** THE TASK **
In the listing below, find the line containing "(3,3'-diaminobenzidine) immunohistochemical staining" and the line containing "cells show low". Repeat exactly those two lines and every line between them.

** INPUT DATA **
···

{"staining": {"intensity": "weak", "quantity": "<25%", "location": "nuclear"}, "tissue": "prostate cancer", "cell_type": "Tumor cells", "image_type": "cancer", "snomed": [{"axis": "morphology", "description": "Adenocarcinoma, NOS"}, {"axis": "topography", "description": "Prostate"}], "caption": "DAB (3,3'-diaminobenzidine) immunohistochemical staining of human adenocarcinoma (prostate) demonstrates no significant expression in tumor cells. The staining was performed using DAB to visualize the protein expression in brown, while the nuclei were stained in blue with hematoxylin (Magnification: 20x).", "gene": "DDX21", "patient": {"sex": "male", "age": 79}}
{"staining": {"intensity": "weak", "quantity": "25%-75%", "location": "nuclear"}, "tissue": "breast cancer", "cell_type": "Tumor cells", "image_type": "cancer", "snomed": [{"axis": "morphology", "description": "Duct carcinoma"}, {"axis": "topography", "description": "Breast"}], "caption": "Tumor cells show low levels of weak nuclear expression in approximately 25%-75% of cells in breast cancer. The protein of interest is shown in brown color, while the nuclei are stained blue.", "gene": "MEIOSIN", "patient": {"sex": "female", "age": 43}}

···

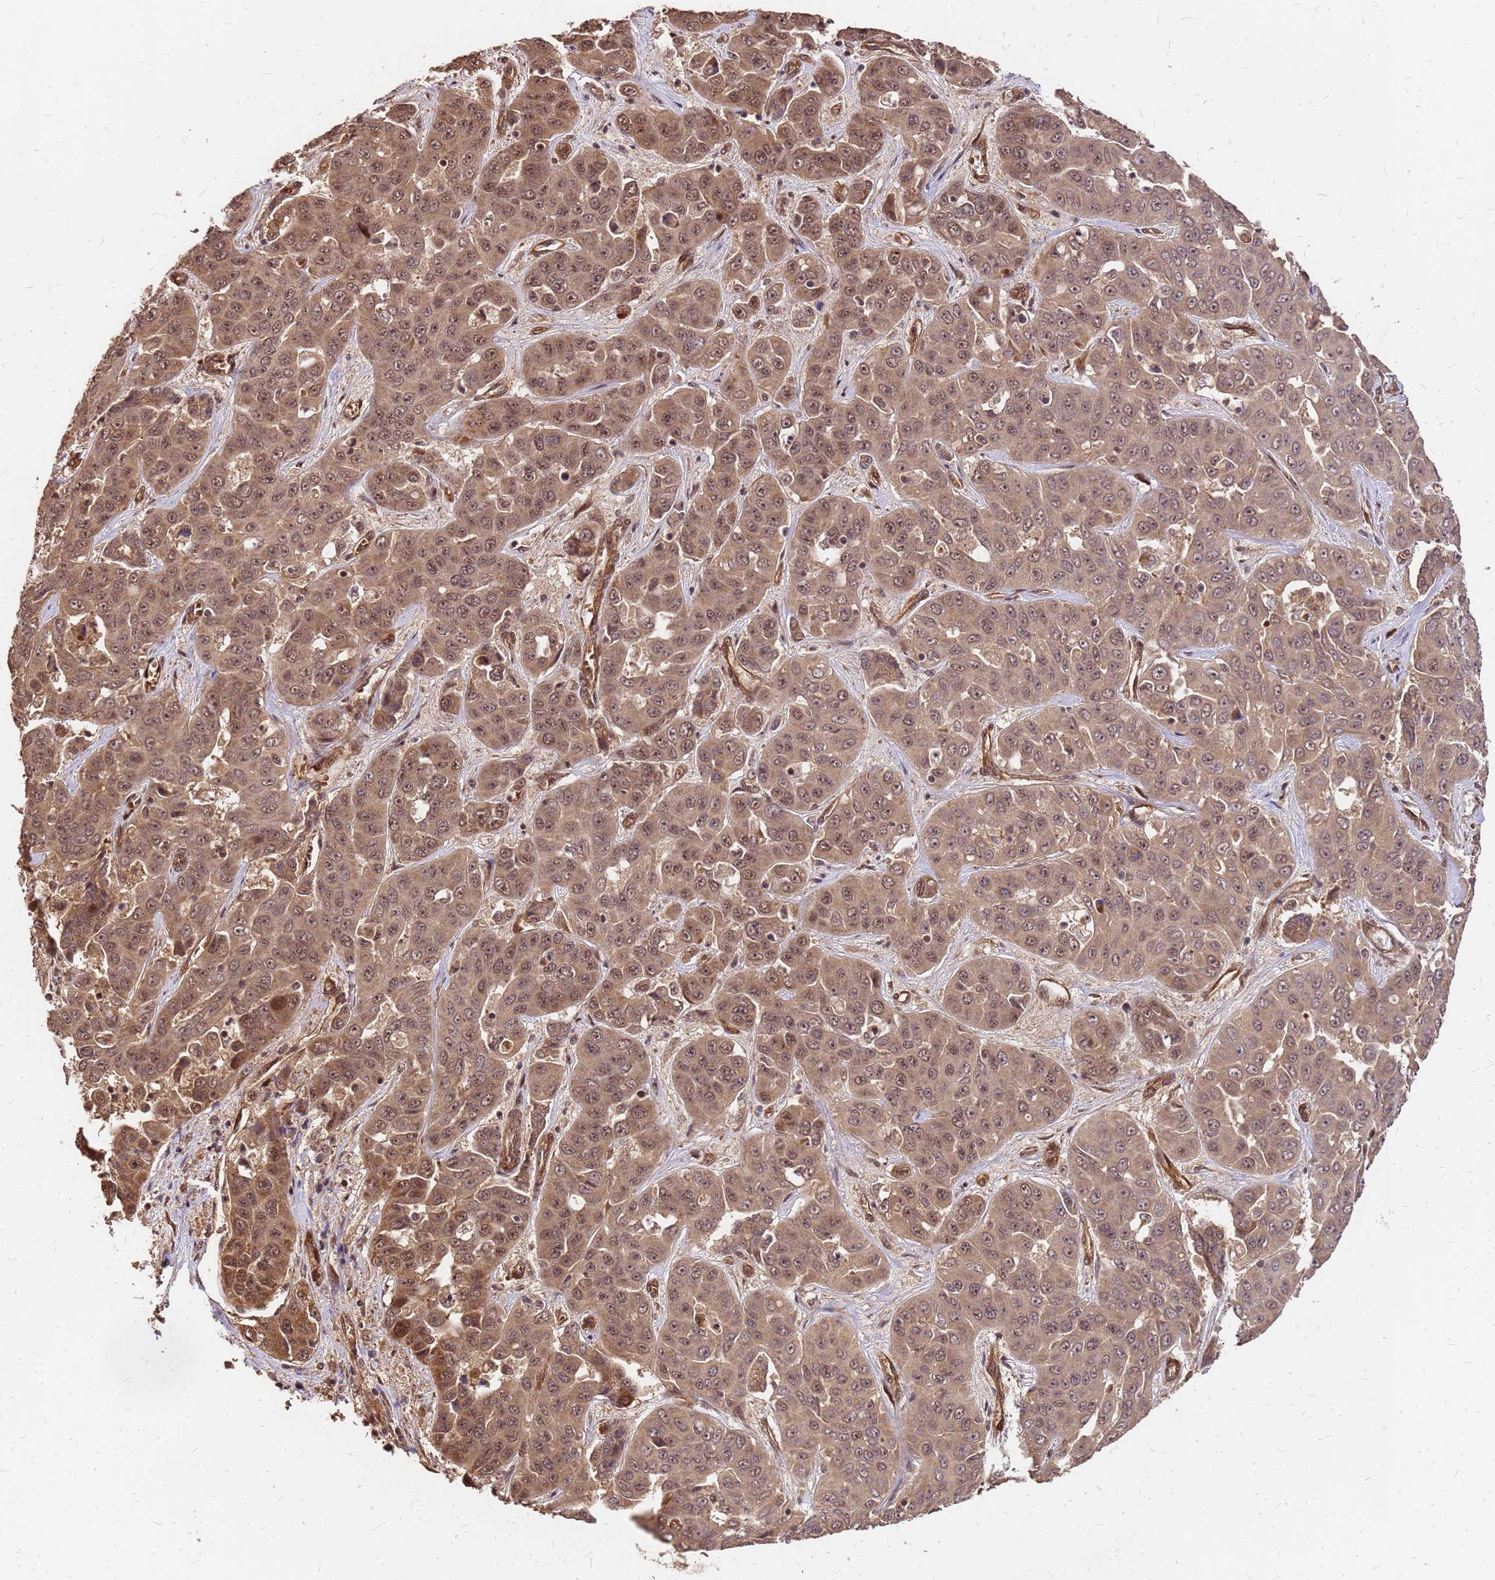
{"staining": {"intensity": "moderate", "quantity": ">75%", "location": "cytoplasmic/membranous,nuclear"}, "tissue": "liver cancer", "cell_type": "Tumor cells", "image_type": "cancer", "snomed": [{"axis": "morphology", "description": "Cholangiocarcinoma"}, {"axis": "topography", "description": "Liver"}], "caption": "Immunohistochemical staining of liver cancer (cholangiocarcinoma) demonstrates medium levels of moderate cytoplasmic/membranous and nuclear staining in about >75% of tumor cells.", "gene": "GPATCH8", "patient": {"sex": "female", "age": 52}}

···

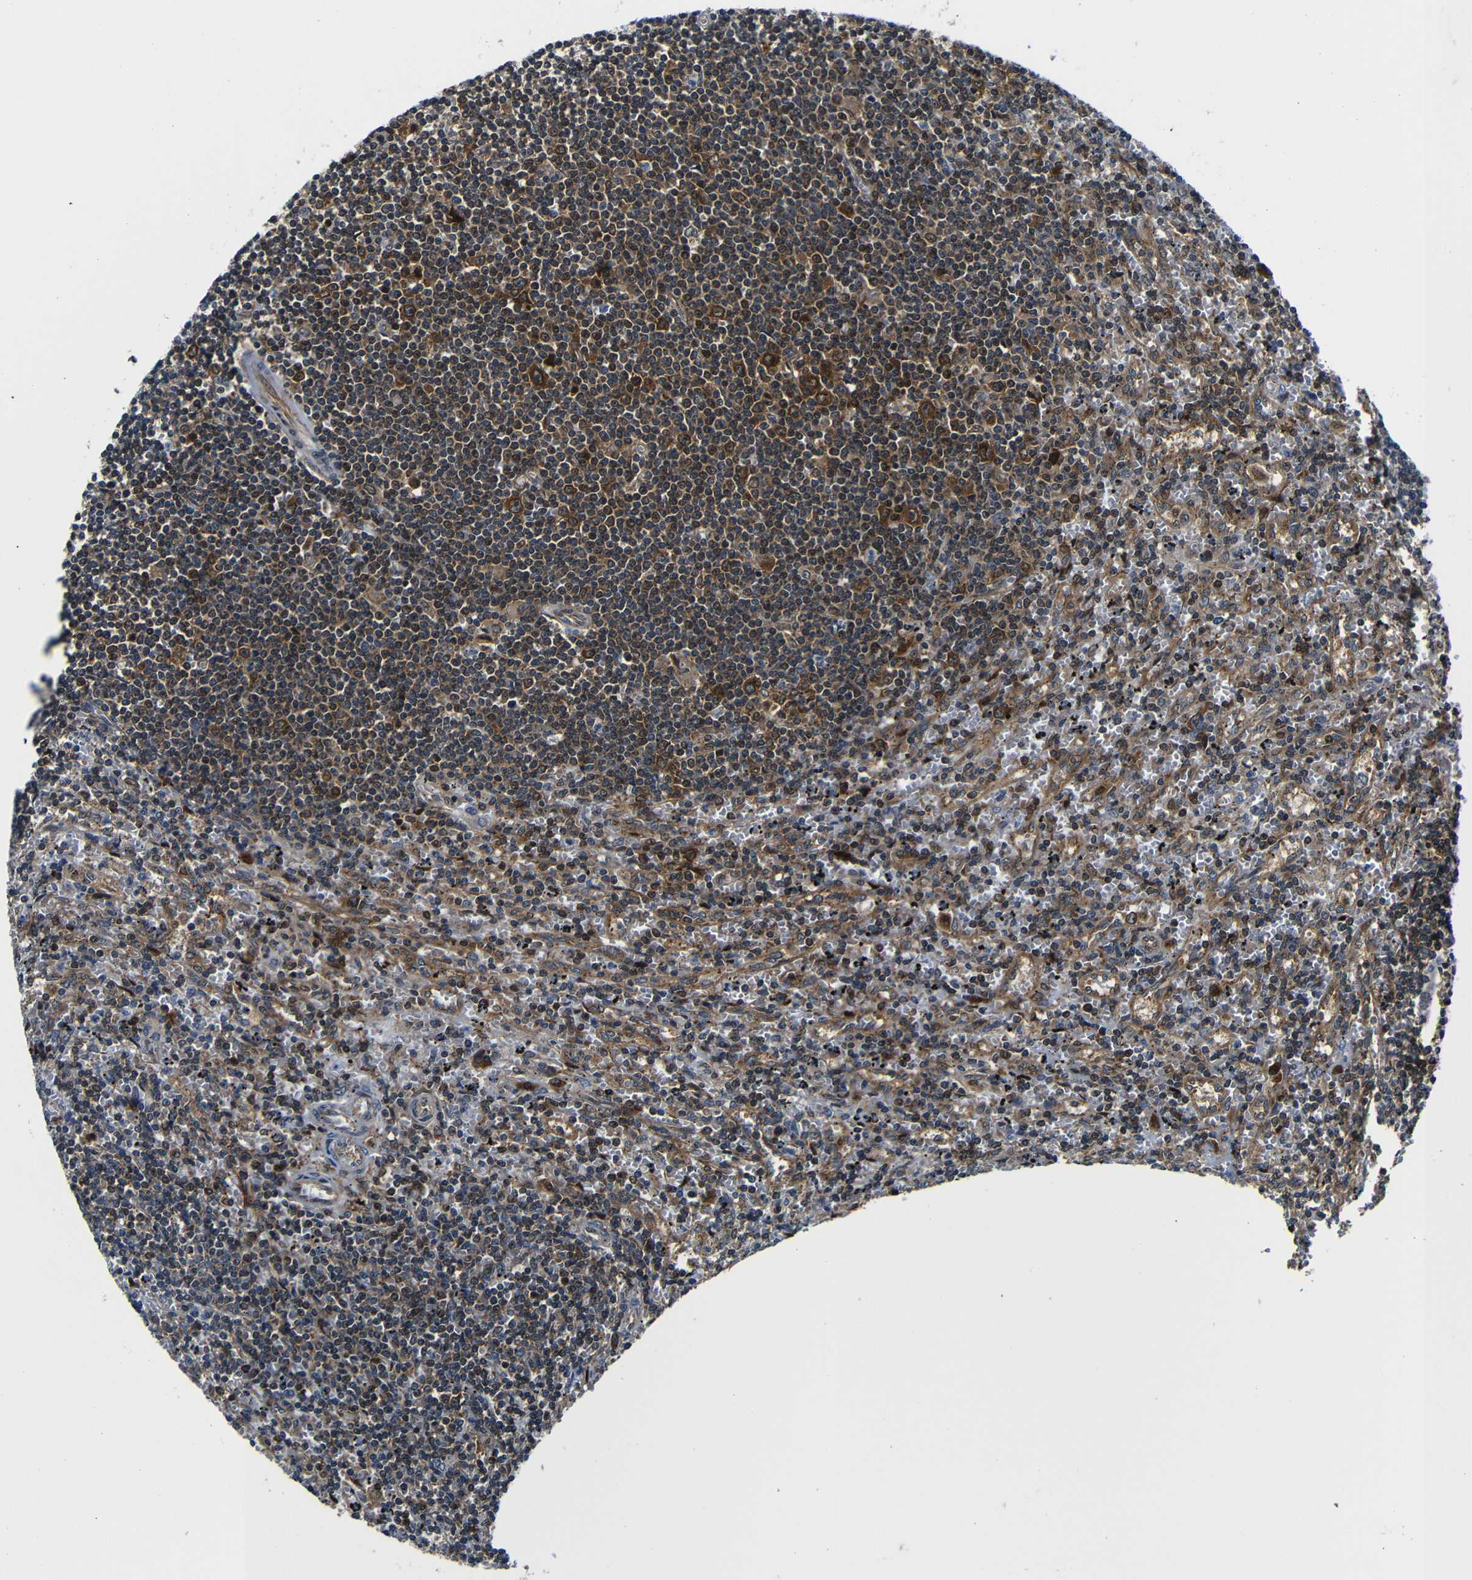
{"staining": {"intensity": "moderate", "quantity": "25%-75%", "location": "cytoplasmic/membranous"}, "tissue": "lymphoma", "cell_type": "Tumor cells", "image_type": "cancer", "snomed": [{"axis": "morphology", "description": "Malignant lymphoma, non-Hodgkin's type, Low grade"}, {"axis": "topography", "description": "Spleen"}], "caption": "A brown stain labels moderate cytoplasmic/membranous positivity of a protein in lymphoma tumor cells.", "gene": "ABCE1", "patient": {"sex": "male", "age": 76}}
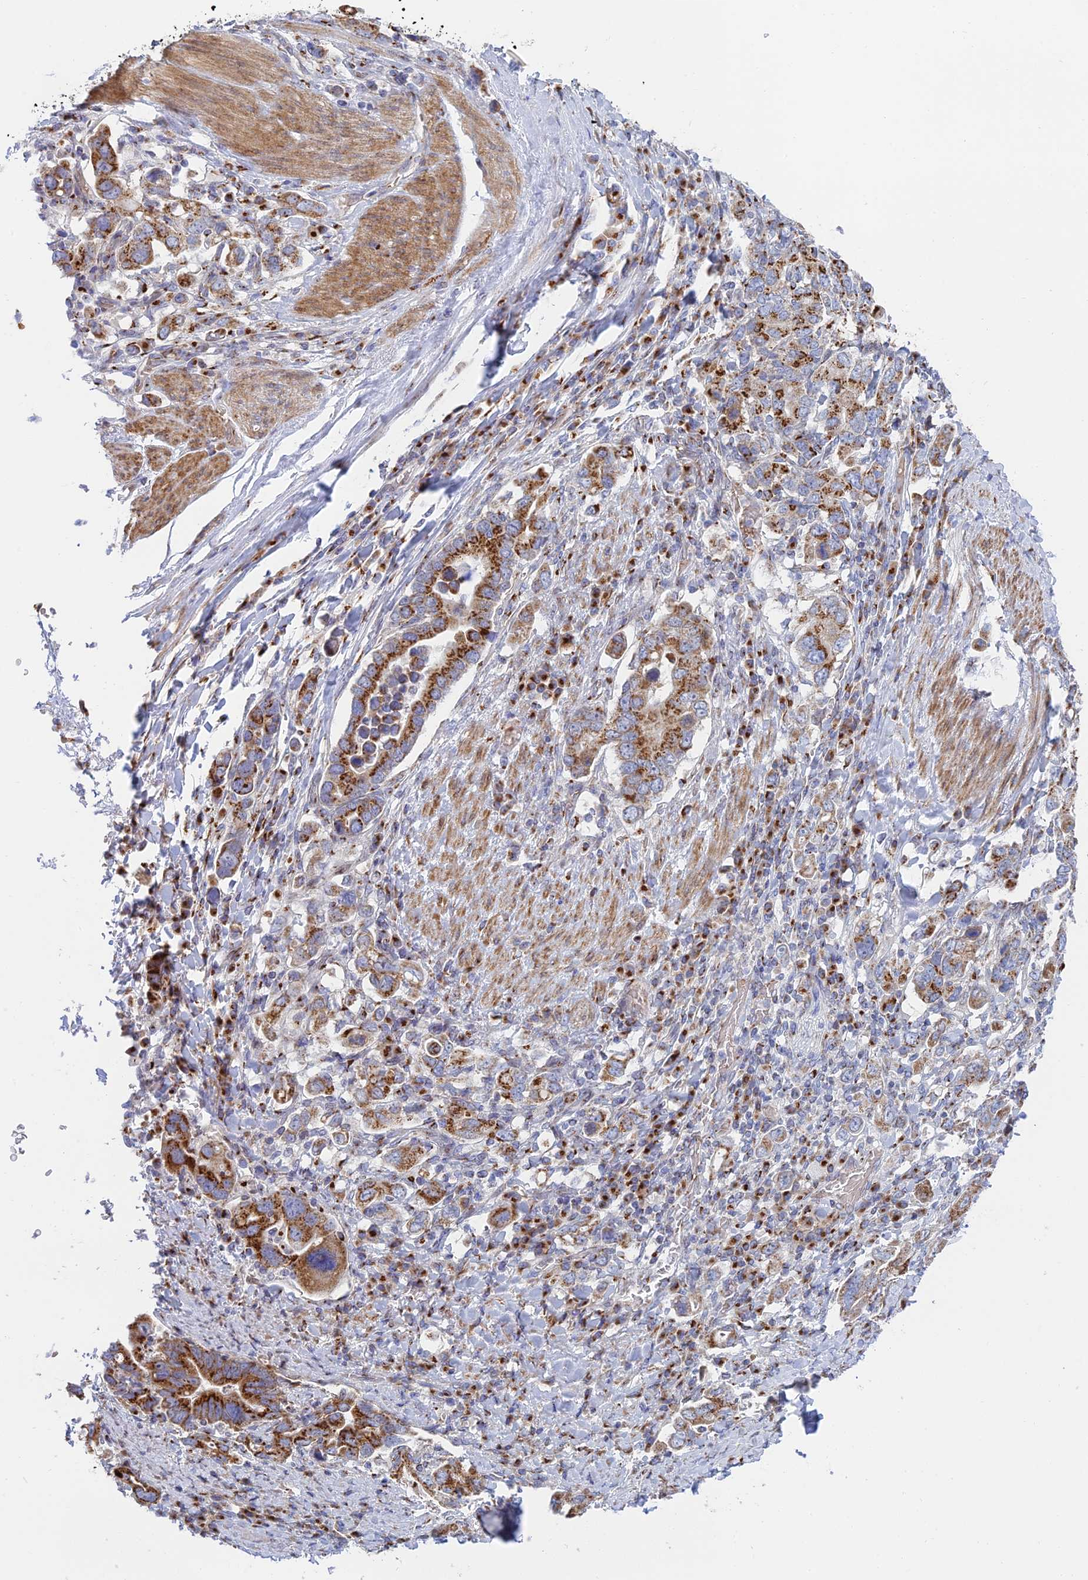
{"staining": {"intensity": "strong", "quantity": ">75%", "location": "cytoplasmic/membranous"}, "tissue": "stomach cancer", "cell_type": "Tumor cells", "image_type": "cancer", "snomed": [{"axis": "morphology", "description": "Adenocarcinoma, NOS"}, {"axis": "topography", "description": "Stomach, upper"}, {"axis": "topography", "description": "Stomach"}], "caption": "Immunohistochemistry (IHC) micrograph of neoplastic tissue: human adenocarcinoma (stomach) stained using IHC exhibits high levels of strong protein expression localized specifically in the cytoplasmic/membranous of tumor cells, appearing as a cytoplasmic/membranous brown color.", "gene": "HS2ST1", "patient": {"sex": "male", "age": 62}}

···

** SOLUTION TO THIS EXERCISE **
{"staining": {"intensity": "weak", "quantity": "<25%", "location": "nuclear"}, "tissue": "prostate cancer", "cell_type": "Tumor cells", "image_type": "cancer", "snomed": [{"axis": "morphology", "description": "Adenocarcinoma, NOS"}, {"axis": "topography", "description": "Prostate"}], "caption": "DAB (3,3'-diaminobenzidine) immunohistochemical staining of human adenocarcinoma (prostate) demonstrates no significant expression in tumor cells. The staining was performed using DAB to visualize the protein expression in brown, while the nuclei were stained in blue with hematoxylin (Magnification: 20x).", "gene": "DDX21", "patient": {"sex": "male", "age": 79}}
{"staining": {"intensity": "weak", "quantity": "25%-75%", "location": "nuclear"}, "tissue": "breast cancer", "cell_type": "Tumor cells", "image_type": "cancer", "snomed": [{"axis": "morphology", "description": "Duct carcinoma"}, {"axis": "topography", "description": "Breast"}], "caption": "Tumor cells show low levels of weak nuclear expression in approximately 25%-75% of cells in breast cancer. The protein of interest is shown in brown color, while the nuclei are stained blue.", "gene": "MEIOSIN", "patient": {"sex": "female", "age": 43}}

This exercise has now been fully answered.